Keating & Associates Interested in Buying Bethlehem Sands

Bethlehem Sands Sold Keating & Associates

MGM Resorts discussed buying Sands Bethlehem in December 2016.

Keating & Associates LLC, a New York City private equity firm, is reported to be in discussiosn with Las Vegas Sands Corp. to buy the Sands Bethlehem Resort and Casino. The Sands Bethlehem, which is located in a suburb of Philadelphia, is the biggest land-based casino in Pennsylvania.

Alex Fredericks, Keating’s chief strategist, said in an interview with WFMZ News-69, which serves the Philadelphia, Berks County, and Lehigh Valley regions, “We suspect in the next 30 days we’ll tender a very serious offer.”

The spokesman noted that the deal is not finalized, so the details remain scarce. The lack of detail and the newness of Keating & Associates to the casino industry generated a certain amount of intrigue and mystery to the announcement.

So far, Las Vegas Sands has not commented on Keating & Associates’ interest.

Keating & Associates’ Profile

Fredericks described Keating & Associates as a “relatively new” firm which invests in the hospitality, food and beverage, and gaming sectors. Mr. Fredericks did not reveal any of the firm’s holdings, but did say that Keating did not own any casinos at the moment.

The spokeman said his company wants to focus on East Coast acquisitions, but eventually wanted to expand as far west as Las Vegas. Fredericks mentioned Miami as one of the East Coast locations that Keating saw as a possible focus.

Those who follow the gaming industry might remember that Keating & Associates offered $225 million for the closed Revel Casino. The Revel’s owner at the time, Glenn Straub, said he was unaware that an offer had been made for his property.
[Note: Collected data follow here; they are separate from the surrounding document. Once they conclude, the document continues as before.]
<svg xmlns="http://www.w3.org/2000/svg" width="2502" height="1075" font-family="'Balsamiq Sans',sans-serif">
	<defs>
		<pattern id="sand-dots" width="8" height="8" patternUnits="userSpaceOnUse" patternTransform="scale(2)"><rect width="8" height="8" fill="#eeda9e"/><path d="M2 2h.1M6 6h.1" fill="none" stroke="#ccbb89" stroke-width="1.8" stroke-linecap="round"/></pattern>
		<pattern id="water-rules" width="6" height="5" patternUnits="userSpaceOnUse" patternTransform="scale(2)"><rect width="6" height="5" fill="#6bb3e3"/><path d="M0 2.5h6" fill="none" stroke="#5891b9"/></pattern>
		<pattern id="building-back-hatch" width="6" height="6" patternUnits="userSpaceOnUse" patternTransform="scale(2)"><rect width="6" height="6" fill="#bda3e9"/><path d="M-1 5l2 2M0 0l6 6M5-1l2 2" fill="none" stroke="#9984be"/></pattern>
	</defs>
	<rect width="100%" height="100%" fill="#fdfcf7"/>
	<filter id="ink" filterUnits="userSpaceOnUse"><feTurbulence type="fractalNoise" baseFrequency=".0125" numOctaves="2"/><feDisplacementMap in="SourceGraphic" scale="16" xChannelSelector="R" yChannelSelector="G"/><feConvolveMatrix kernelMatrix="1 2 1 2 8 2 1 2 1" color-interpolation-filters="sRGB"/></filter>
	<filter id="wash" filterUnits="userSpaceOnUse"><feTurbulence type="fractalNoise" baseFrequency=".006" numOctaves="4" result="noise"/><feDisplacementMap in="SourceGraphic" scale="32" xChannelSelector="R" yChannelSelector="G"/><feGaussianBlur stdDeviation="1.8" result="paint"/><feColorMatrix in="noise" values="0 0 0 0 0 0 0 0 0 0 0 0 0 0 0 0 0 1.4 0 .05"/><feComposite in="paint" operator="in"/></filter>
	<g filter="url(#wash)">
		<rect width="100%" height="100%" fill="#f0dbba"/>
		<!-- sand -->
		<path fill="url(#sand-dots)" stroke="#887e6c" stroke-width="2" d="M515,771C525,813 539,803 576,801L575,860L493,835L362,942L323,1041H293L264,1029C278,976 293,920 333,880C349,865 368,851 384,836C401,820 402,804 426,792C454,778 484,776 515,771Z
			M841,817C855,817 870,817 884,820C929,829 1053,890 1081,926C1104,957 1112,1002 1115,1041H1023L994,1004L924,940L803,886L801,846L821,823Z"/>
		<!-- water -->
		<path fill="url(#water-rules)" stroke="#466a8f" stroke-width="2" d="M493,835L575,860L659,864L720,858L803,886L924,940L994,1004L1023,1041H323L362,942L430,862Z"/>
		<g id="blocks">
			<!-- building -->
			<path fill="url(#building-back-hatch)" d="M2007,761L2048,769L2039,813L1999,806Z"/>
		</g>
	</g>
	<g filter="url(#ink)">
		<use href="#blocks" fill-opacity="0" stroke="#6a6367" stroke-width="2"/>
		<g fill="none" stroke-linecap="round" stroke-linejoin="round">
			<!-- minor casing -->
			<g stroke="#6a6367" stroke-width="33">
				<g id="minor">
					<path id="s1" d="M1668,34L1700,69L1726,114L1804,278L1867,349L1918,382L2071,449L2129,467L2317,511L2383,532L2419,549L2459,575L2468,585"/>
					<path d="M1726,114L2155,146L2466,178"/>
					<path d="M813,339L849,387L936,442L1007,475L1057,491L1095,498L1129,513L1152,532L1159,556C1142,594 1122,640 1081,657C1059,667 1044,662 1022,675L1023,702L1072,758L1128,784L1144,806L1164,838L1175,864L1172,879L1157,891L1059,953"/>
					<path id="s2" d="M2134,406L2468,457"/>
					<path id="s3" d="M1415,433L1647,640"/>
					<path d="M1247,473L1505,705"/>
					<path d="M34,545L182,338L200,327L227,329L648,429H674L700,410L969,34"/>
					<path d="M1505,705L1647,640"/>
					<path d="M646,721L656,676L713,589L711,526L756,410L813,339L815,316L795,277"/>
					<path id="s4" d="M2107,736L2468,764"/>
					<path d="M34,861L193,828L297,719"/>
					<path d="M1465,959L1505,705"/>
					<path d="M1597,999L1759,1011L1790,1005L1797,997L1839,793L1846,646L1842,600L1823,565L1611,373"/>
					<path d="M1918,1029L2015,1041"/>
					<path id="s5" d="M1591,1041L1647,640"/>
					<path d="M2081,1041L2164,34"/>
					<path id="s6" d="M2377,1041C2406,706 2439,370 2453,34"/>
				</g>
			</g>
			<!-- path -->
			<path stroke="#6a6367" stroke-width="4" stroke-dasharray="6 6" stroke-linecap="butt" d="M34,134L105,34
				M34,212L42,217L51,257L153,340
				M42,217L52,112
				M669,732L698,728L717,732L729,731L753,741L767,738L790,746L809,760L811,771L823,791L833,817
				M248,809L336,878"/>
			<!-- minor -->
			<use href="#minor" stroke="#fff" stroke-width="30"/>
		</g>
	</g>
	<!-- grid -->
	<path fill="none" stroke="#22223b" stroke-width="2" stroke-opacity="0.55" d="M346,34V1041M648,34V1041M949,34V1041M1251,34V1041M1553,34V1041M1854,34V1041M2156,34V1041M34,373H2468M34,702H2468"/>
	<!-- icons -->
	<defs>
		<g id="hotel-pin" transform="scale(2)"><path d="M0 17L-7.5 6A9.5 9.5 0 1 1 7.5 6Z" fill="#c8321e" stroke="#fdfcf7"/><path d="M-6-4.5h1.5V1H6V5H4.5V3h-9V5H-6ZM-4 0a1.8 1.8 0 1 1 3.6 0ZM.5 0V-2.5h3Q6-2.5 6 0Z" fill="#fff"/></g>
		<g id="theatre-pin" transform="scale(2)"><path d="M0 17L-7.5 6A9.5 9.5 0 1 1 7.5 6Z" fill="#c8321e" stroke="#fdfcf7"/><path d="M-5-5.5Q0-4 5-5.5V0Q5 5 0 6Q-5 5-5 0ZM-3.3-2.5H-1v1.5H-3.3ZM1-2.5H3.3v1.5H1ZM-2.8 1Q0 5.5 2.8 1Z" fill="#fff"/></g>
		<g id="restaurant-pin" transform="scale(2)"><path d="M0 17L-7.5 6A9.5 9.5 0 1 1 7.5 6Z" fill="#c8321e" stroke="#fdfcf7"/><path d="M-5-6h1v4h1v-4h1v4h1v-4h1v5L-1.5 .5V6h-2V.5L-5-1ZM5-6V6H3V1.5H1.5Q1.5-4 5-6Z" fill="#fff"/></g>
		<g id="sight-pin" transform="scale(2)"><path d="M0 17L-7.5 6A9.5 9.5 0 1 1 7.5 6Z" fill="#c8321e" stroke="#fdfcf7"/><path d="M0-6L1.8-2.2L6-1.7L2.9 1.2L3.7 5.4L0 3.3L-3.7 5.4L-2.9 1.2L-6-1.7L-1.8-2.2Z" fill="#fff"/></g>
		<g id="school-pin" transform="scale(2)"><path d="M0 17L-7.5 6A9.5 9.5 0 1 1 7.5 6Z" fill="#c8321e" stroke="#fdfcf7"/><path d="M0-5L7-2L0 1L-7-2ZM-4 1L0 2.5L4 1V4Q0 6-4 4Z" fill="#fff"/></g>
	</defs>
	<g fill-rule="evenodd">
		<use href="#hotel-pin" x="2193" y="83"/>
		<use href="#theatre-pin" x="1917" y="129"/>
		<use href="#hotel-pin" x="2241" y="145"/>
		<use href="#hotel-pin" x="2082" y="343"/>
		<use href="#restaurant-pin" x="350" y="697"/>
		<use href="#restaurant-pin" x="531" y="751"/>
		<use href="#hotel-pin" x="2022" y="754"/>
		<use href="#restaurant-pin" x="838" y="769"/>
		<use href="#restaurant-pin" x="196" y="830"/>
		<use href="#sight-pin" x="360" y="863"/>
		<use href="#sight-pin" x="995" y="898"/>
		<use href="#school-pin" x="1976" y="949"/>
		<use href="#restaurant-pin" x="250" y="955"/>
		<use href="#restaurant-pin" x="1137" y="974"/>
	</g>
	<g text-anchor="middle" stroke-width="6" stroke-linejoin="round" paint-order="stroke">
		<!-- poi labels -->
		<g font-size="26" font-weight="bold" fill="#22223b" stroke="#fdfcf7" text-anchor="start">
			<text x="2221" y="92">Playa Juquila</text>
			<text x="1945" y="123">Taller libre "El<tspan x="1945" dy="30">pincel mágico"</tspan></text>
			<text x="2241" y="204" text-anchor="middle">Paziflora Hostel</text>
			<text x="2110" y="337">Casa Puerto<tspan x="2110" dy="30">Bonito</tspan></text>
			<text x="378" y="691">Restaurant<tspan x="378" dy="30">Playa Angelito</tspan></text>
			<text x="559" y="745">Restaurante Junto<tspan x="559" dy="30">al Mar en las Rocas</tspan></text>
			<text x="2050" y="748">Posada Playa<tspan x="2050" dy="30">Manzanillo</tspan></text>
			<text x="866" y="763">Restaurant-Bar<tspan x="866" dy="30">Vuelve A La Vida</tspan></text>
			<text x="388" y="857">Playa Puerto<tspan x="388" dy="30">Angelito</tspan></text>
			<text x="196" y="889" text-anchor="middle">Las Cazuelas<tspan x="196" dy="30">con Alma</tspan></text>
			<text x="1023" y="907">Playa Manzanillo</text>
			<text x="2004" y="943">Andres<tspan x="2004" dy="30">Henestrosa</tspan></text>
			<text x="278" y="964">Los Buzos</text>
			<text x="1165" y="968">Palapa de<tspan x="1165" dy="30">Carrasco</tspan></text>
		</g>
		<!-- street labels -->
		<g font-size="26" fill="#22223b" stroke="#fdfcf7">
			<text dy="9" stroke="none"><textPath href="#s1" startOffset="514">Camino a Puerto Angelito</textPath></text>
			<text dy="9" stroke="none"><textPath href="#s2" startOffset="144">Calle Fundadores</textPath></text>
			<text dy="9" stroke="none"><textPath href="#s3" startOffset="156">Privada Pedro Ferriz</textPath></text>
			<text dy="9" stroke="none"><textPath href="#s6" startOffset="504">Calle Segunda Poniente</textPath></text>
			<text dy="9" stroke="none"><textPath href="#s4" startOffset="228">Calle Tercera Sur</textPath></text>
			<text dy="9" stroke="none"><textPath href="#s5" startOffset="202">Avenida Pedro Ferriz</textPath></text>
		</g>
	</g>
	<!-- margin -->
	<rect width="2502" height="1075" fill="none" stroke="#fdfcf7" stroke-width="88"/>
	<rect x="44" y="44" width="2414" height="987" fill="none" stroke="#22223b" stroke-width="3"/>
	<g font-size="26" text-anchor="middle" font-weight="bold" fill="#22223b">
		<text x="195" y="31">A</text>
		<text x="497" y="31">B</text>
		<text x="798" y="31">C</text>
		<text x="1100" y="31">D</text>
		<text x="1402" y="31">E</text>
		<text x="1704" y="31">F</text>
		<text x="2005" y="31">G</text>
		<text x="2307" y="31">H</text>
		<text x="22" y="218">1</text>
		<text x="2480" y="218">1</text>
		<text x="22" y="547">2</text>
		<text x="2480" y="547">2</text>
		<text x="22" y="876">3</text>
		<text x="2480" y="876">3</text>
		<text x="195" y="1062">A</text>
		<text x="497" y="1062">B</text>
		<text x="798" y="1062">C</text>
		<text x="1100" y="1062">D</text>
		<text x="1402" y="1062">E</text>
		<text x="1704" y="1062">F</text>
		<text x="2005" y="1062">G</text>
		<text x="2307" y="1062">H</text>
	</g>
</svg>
Keating’s Interest in Revel Casino

Alex Fredericks noted that the private equity firm stilled planned to purchase the Revel Building. Straub later entered into discussion with Integrated Properties of Colorado about selling the Revel Building.

When asked about the company’s goals, Alex Fredericks said his company was finalizing its offer for Revel, but Keating only wanted “to create opportunity”.

Fredericks said that Jeff Keating, the co-founder of Keating & Associates, had met with Glenn Straub to discuss a purchase of the Atlantic City property. He told WFMZ in another interview that Glenn Straub might have denied the meeting as a “business ploy”. Those familiar with Straub’s dealings in Atlantic City would describe him as savvy, though it is unknown what he might gain from such a ploy.

Bethlehem Sands Worth $1.3 Billion

Bethlehem Sands is expected to cost considerably more than the Revel Casino, because the casino is the most lucrative gaming venue in the state. In December 2016, MGM Resorts entered into negotiations with Las Vegas Sands Corps for the Bethlehem property. The price being discussed was $1.3 billion.

MGM Resorts Deal Fell Through

Eventually, that deal fell through, though the details for why it did remain sketchy. Some speculation centered around the Pennsylvania tax structure, because of an ongoing case in the Pennsylvania Supreme Court which involved taxes for local municipalities. Another question might have centered around discussion of video gambling terminals (VGTs) in Pennsylvania, which were a part of a potential omnibus gambling bill.

That gambling bill fell apart, while VGT legislation seemed like a longshot even before that. Whatever the case, MGM Resorts pulled out of the deal 2 to 3 months after it was first discussed. Though VGT legalization seems unlikely, the future of online gambling, satellite casinos, and other issues cloud the Pennsylvania land-based and Internet casino market for the time being.

Keating & Associates’ Operating Procedures

Such considerations do not to have lessened the interest by Keating & Associates. Of course, the group announced its interest in another casino last month, but nothing ever came of that announcement. In fact, the seller in that case never admitted he had received a formal offer — or even heard from Keating & Associates. Something would appear to be unstable in that situation, though the fault might not be Keating’s. Some disappointed workers and officials in New Jersey claim that Glenn Straub simply wanted to buy the Revel Building simply to flip it, though no one can prove such charges.

The Bethlehem Sands offer could prove illuminating, for that reason. If nothing ever comes of this current offer by the New York based firm, then it can be said that Keating & Associates occasionally makes a bold announcement about buying a casino, only to garner publicity. But if it is learned the Las Vegas Sands Corp received a real bid with substantial figures involved, then the land-based casino industry on the East Coast might have a new major player in Keating & Associates.